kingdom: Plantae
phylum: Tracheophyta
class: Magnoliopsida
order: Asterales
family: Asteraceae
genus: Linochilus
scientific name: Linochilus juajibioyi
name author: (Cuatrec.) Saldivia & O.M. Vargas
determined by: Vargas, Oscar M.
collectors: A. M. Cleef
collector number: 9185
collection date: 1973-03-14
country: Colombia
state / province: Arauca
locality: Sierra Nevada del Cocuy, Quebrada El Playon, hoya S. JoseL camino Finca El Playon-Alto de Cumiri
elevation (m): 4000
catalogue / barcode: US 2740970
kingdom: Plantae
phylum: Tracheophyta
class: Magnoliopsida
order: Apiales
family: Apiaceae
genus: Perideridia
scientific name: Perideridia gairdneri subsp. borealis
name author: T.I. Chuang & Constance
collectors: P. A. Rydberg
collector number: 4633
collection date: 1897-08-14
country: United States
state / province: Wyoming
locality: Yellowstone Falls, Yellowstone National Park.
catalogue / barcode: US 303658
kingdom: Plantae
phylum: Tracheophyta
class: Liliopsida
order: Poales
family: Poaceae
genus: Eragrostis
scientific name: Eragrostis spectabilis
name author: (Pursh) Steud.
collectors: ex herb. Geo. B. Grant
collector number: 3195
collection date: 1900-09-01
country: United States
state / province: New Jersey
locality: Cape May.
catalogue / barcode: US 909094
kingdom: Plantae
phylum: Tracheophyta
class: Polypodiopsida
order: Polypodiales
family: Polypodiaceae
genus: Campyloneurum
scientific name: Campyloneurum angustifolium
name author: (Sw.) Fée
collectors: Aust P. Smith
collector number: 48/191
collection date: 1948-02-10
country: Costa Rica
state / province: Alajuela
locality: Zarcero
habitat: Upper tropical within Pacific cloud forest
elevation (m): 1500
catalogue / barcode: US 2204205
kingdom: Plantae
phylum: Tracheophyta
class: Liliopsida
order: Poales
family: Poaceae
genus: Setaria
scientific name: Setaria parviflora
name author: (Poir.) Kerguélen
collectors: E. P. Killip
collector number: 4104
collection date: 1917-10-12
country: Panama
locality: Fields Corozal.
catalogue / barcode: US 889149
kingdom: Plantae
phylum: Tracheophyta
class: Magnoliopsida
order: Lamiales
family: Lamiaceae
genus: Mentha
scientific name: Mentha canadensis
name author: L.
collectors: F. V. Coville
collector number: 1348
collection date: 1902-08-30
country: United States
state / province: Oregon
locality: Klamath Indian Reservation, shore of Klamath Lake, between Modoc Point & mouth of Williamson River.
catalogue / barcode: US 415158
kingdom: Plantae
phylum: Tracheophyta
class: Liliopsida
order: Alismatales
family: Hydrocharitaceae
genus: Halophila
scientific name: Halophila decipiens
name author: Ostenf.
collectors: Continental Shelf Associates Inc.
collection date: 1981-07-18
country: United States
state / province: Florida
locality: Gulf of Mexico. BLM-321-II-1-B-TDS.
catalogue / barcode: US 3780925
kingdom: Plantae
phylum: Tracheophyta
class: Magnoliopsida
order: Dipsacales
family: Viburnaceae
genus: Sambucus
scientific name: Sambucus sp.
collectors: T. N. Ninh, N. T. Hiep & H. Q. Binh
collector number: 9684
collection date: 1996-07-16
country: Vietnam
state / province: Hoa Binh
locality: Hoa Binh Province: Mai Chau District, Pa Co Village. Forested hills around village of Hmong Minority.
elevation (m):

::::::

> Task description:
Render the lines above, from the first line through the line containing "state / province: Wyoming", inclusive, as a numbered list, omitting any blank lines.

> Reply:
1. kingdom: Plantae
2. phylum: Tracheophyta
3. class: Magnoliopsida
4. order: Asterales
5. family: Asteraceae
6. genus: Linochilus
7. scientific name: Linochilus juajibioyi
8. name author: (Cuatrec.) Saldivia & O.M. Vargas
9. determined by: Vargas, Oscar M.
10. collectors: A. M. Cleef
11. collector number: 9185
12. collection date: 1973-03-14
13. country: Colombia
14. state / province: Arauca
15. locality: Sierra Nevada del Cocuy, Quebrada El Playon, hoya S. JoseL camino Finca El Playon-Alto de Cumiri
16. elevation (m): 4000
17. catalogue / barcode: US 2740970
18. kingdom: Plantae
19. phylum: Tracheophyta
20. class: Magnoliopsida
21. order: Apiales
22. family: Apiaceae
23. genus: Perideridia
24. scientific name: Perideridia gairdneri subsp. borealis
25. name author: T.I. Chuang & Constance
26. collectors: P. A. Rydberg
27. collector number: 4633
28. collection date: 1897-08-14
29. country: United States
30. state / province: Wyoming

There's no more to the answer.